> WORK INSTRUCTIONS
Show every line of the material that contains the string "webgui", matching case exactly.

(Saved data entries)

+===+

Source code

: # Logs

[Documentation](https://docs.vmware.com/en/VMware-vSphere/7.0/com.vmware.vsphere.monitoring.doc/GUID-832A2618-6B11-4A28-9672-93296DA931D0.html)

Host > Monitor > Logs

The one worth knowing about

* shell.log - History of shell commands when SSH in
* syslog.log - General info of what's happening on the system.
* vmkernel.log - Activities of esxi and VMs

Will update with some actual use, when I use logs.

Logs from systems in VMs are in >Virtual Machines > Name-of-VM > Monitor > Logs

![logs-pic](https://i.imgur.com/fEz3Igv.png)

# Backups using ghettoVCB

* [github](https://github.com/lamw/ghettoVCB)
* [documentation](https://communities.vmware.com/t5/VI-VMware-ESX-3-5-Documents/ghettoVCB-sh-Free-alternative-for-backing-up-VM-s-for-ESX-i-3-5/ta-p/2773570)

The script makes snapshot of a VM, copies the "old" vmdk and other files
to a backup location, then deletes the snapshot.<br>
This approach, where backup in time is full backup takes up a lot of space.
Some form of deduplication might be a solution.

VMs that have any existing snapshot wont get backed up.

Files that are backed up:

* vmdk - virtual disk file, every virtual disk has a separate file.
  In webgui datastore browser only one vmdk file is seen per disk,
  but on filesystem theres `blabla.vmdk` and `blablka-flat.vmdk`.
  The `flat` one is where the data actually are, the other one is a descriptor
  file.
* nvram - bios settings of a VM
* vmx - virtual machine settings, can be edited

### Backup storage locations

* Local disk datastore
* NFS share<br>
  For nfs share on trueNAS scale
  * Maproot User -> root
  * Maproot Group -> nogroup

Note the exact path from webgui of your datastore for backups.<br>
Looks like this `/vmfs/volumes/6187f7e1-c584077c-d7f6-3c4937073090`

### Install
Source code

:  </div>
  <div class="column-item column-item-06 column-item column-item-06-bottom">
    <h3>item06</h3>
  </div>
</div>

+===+

> ANSWER FOR THE TASK
  In webgui datastore browser only one vmdk file is seen per disk,
Note the exact path from webgui of your datastore for backups.<br>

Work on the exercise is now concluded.